The market-implied 1-standard-deviation range for CION extends from approximately $5.10 on the downside to $8.48 on the upside. A CION collar hedges an existing long CION position with a protective put while financing the put cost via a short call; when the premiums roughly offset, the collar acts as a near-zero-cost insurance band around the current spot. Current CION IV rank near 58.21% is mid-range against its 1-year distribution, so the IV signal is neutral; the collar thesis on CION should anchor more to the directional view and the expected-move geometry. As a Financial Services name, CION options can move on sector-level news flow (peer earnings, regulatory updates, industry-specific macro data) in addition to CION-specific events.

CION collar positions are structurally neutral (protective); the modeled P&L assumes European-style exercise at expiration and ignores early assignment, transaction costs, dividends paid before expiry on the stock leg (when present), and the bid-ask spread on the listed chain. CION positions also carry Financial Services sector concentration risk; news flow inside the sector (peer earnings, regulatory shifts, supply-chain headlines) can move CION alongside the broader basket even when CION-specific fundamentals are unchanged. Always rebuild the position from current CION chain quotes before placing a trade.

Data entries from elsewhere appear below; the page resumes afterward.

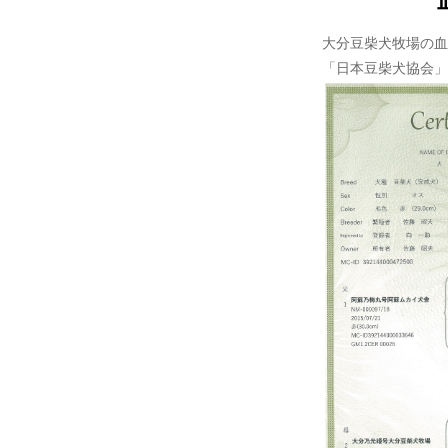
大分豆柴犬牧場の血
「日本豆柴犬協会」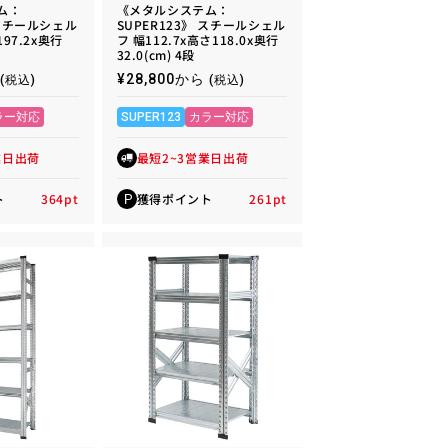
ム：
《メタルシステム：
 スチールシェル
SUPER123》 スチールシェル
197.2x奥行
フ 幅112.7x高さ118.0x奥行
32.0(cm) 4段
通
¥28,800から
(税込)
(税込)
常
価
ラー対応
SUPER123
カラー対応
格
業日出荷
最短2~3営業日出荷
ト
364
pt
獲得ポイント
261
pt
P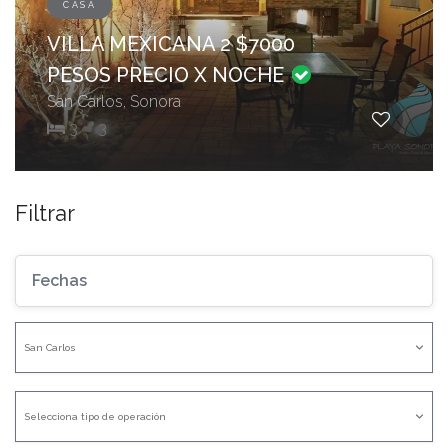
CASA
VILLA MEXICANA 2 $7000
PESOS PRECIO X NOCHE
San Carlos, Sonora
3
3
Filtrar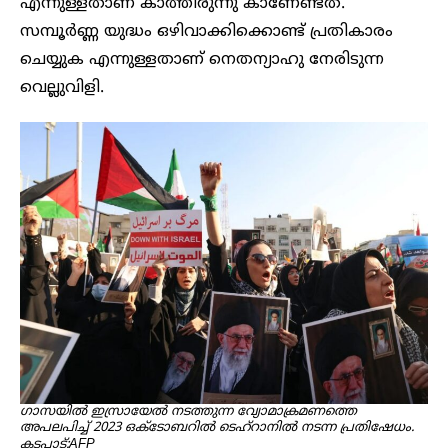
എന്നുള്ളതാണ് കാത്തിരുന്നു കാണേണ്ടത്.
സമ്പൂർണ്ണ യുദ്ധം ഒഴിവാക്കിക്കൊണ്ട് പ്രതികാരം
ചെയ്യുക എന്നുള്ളതാണ് നെതന്യാഹു നേരിടുന്ന
വെല്ലുവിളി.
ഗാസയിൽ ഇസ്രായേൽ നടത്തുന്ന വ്യോമാക്രമണത്തെ
അപലപിച്ച് 2023 ഒക്ടോബറിൽ ടെഹ്‌റാനിൽ നടന്ന പ്രതിഷേധം. ​
കടപ്പാട്:AFP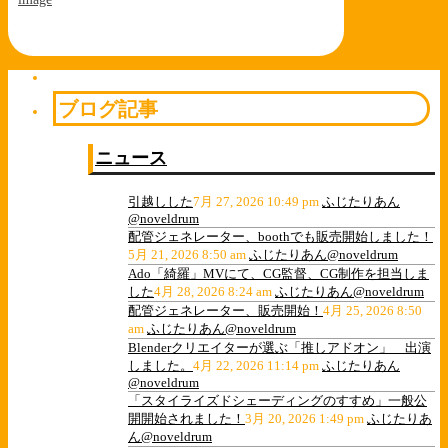
ブログ記事
ニュース
引越しした
7月 27, 2026 10:49 pm
ふじたりあん
@noveldrum
配管ジェネレーター、boothでも販売開始しました！
5月 21, 2026 8:50 am
ふじたりあん@noveldrum
Ado「綺羅」MVにて、CG監督、CG制作を担当しま
した
4月 28, 2026 8:24 am
ふじたりあん@noveldrum
配管ジェネレーター、販売開始！
4月 25, 2026 8:50
am
ふじたりあん@noveldrum
Blenderクリエイターが選ぶ「推しアドオン」 出演
しました。
4月 22, 2026 11:14 pm
ふじたりあん
@noveldrum
「スタイライズドシェーディングのすすめ」一般公
開開始されました！
3月 20, 2026 1:49 pm
ふじたりあ
ん@noveldrum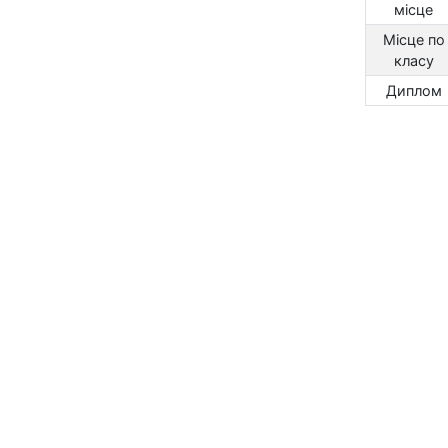
місце
Місце по
класу
Диплом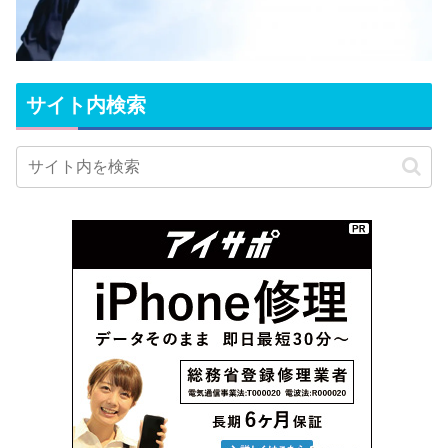
サイト内検索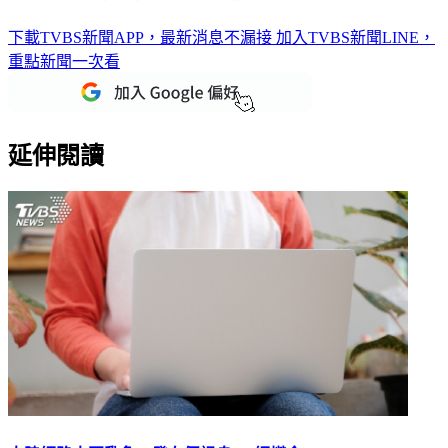
下載TVBS新聞APP，最新消息不漏接
加入TVBS新聞LINE，
重點新聞一次看
延伸閱讀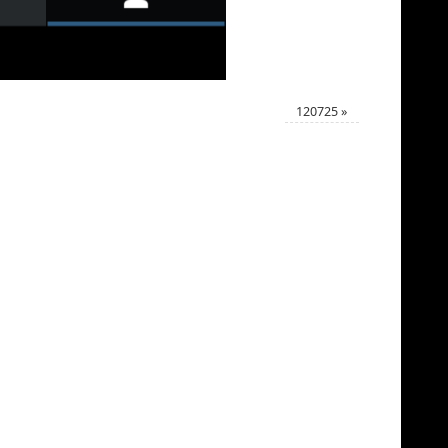
120725
»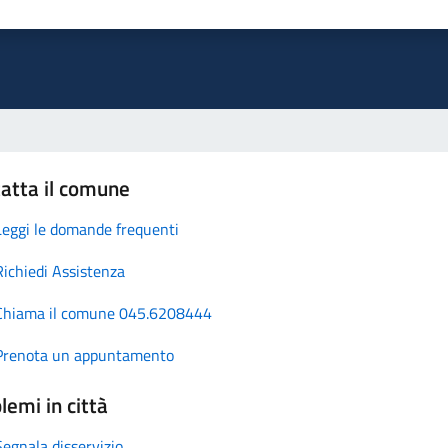
atta il comune
Leggi le domande frequenti
Richiedi Assistenza
Chiama il comune 045.6208444
Prenota un appuntamento
lemi in città
Segnala disservizio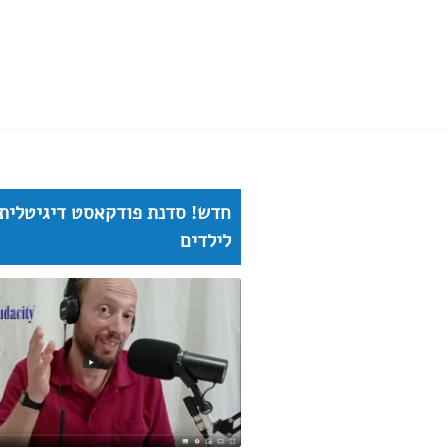
חדש! סדנת פודקאסט דיגיטלית
לילדים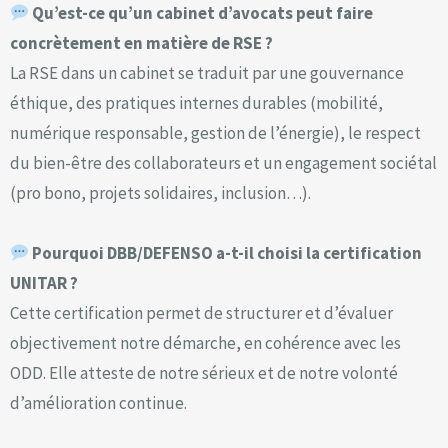
Qu’est-ce qu’un cabinet d’avocats peut faire
concrètement en matière de RSE ?
La RSE dans un cabinet se traduit par une gouvernance
éthique, des pratiques internes durables (mobilité,
numérique responsable, gestion de l’énergie), le respect
du bien-être des collaborateurs et un engagement sociétal
(pro bono, projets solidaires, inclusion…).
Pourquoi DBB/DEFENSO a-t-il choisi la certification
UNITAR ?
Cette certification permet de structurer et d’évaluer
objectivement notre démarche, en cohérence avec les
ODD. Elle atteste de notre sérieux et de notre volonté
d’amélioration continue.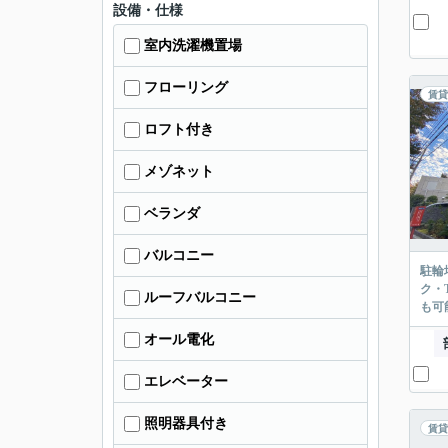
設備・仕様
室内洗濯機置場
フローリング
賃貸
ロフト付き
メゾネット
ベランダ
バルコニー
駐輪
ク・
ルーフバルコニー
も可
オール電化
エレベーター
照明器具付き
賃貸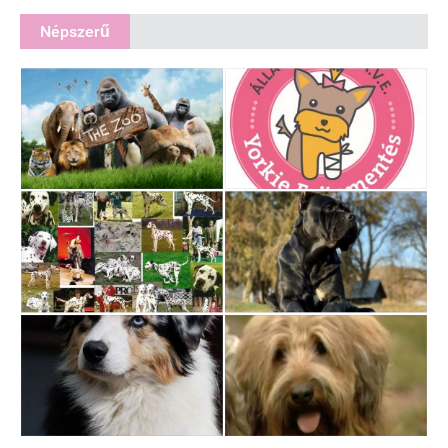
Népszerű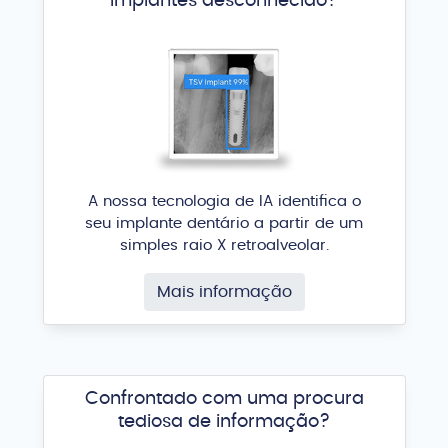
implantes desconhecido?
A nossa tecnologia de IA identifica o
seu implante dentário a partir de um
simples raio X retroalveolar.
Mais informação
Confrontado com uma procura
tediosa de informação?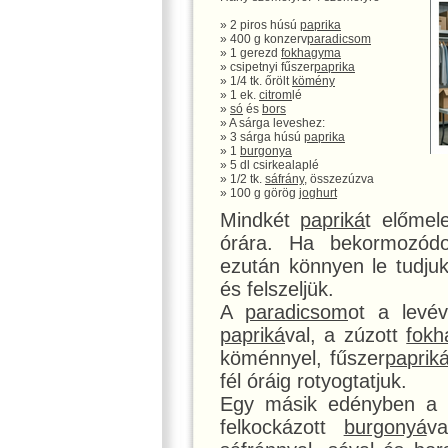
» 2 piros húsú
paprika
» 400 g konzerv
paradicsom
» 1 gerezd
fokhagyma
» csipetnyi fűszer
paprika
» 1/4 tk. őrölt
kömény
» 1 ek.
citrom
lé
»
só
és
bors
» A sárga leveshez:
» 3 sárga húsú
paprika
» 1
burgonya
» 5 dl csirkealaplé
» 1/2 tk.
sáfrány
, összezúzva
» 100 g görög
joghurt
Mindkét
papriká
t előmel
órára. Ha bekormozódo
ezután könnyen le tudju
és felszeljük.
A
paradicsom
ot a levév
papriká
val, a zúzott
fok
köménnyel, fűszer
paprik
fél óráig rotyogtatjuk.
Egy másik edényben a
felkockázott
burgonyá
va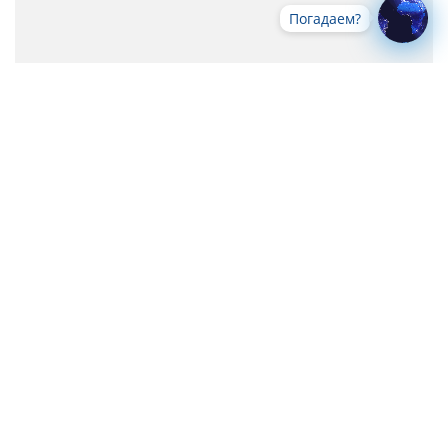
Погадаем?
Все новости
-->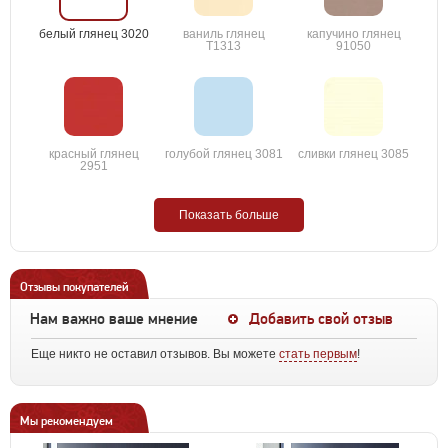
белый глянец 3020
ваниль глянец
капучино глянец
T1313
91050
красный глянец
голубой глянец 3081
сливки глянец 3085
2951
Показать больше
Отзывы покупателей
Нам важно ваше мнение
Добавить свой отзыв
Еще никто не оставил отзывов. Вы можете
стать первым
!
Мы рекомендуем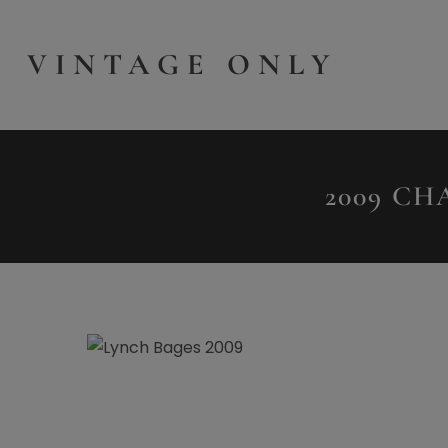
VINTAGE ONLY
2009 CH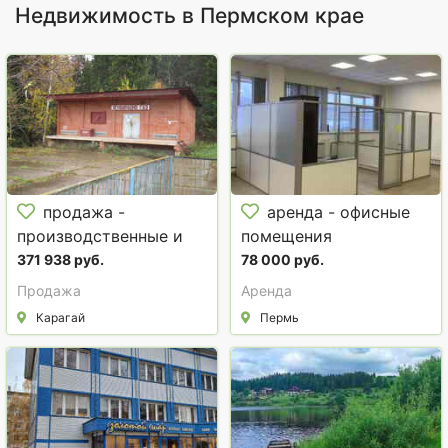
Недвижимость в Пермском крае
продажа -
аренда - офисные
производственные и
помещения
складские помещения
371 938 руб.
78 000 руб.
Продажа
Аренда
Карагай
Пермь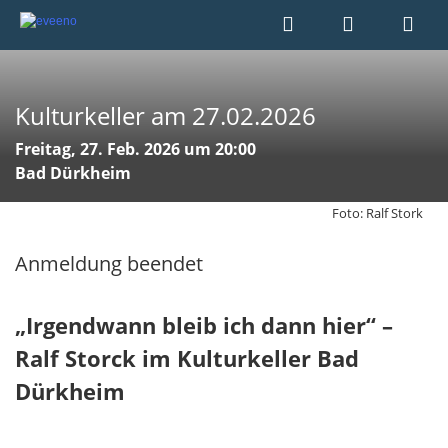
Kulturkeller am 27.02.2026
Freitag, 27. Feb. 2026 um 20:00
Bad Dürkheim
Foto: Ralf Stork
Anmeldung beendet
„Irgendwann bleib ich dann hier“ –
Ralf Storck im Kulturkeller Bad
Dürkheim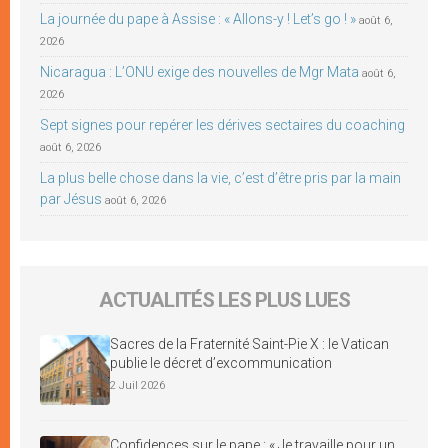
La journée du pape à Assise : « Allons-y ! Let’s go ! »
août 6,
2026
Nicaragua : L’ONU exige des nouvelles de Mgr Mata
août 6,
2026
Sept signes pour repérer les dérives sectaires du coaching
août 6, 2026
La plus belle chose dans la vie, c’est d’être pris par la main
par Jésus
août 6, 2026
ACTUALITÉS LES PLUS LUES
Sacres de la Fraternité Saint-Pie X : le Vatican
publie le décret d’excommunication
2 Juil 2026
Confidences sur le pape : « Je travaille pour un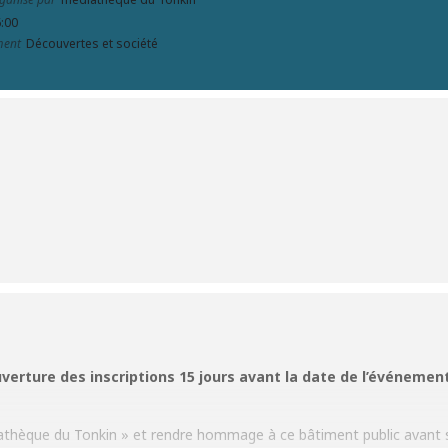
6:00
ment
Découvertes et société
uverture des inscriptions 15 jours avant la date de l’événement
iathèque du Tonkin
» et rendre hommage à ce bâtiment public avant sa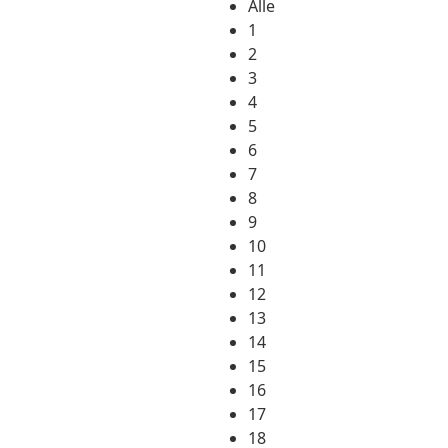
Alle
1
2
3
4
5
6
7
8
9
10
11
12
13
14
15
16
17
18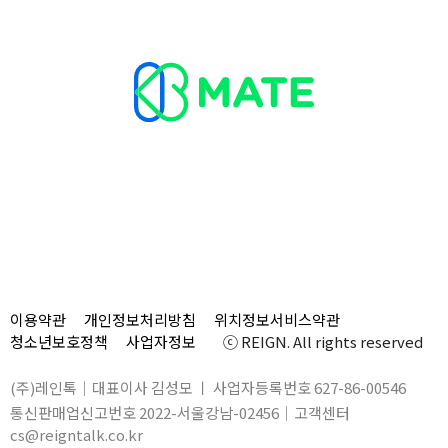
이용약관
개인정보처리방침
위치정보서비스약관
청소년보호정책
사업자정보
ⓒ REIGN. All rights reserved
(주)레인톡｜대표이사 김성모 ㅣ 사업자등록번호 627-86-00546
통신판매업신고번호 2022-서울강남-02456｜고객센터
cs@reigntalk.co.kr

Frequently asked questions

What is a collar on CION?
A collar on CION is the collar strategy applied to CION (stock). The strategy is structurally neutral (protective): A collar pairs long stock with a protective out-of-the-money put financed by a short out-of-the-money call, capping both tails of the position around the current spot. With CION stock trading near $6.79, the strikes shown on this page are snapped to the nearest listed CION chain strike and the premiums come straight from the end-of-day bid/ask midpoint.
How are CION collar max profit and max loss calculated?
Max profit roughly equals short-call strike minus cost basis plus net premium; max loss roughly equals cost basis minus long-put strike minus net premium. Breakeven shifts by the net premium. For the CION collar priced from the end-of-day chain at a 30-day expiry (ATM IV 86.90%), the computed maximum profit is unbounded per contract and the computed maximum loss is unbounded per contract. Live intraday quotes will differ as the chain moves through the trading session.
What is the breakeven for a CION collar?
The breakeven for the CION collar priced on this page is no defined breakeven on the modeled curve at expiration, derived from end-of-day chain premiums. Breakeven is the underlying price at which the strategy's P&L crosses zero ignoring transaction costs and assignment risk. The current CION market-implied 1-standard-deviation expected move is approximately 24.91%; if the move sits well outside the breakeven distance, the structure's risk-reward becomes correspondingly tighter.
When should you consider a collar on CION?
Collars on CION hedge an existing long CION stock position; the long put sets a floor while the short call finances it, often run as a near-zero-cost hedge during expected volatility windows.
How does current CION implied volatility affect this collar?
CION ATM IV is at 86.90% with IV rank near 58.21%, which is mid-range against its 1-year history. Strategy selection depends more on directional thesis and expected move than on a strong IV signal.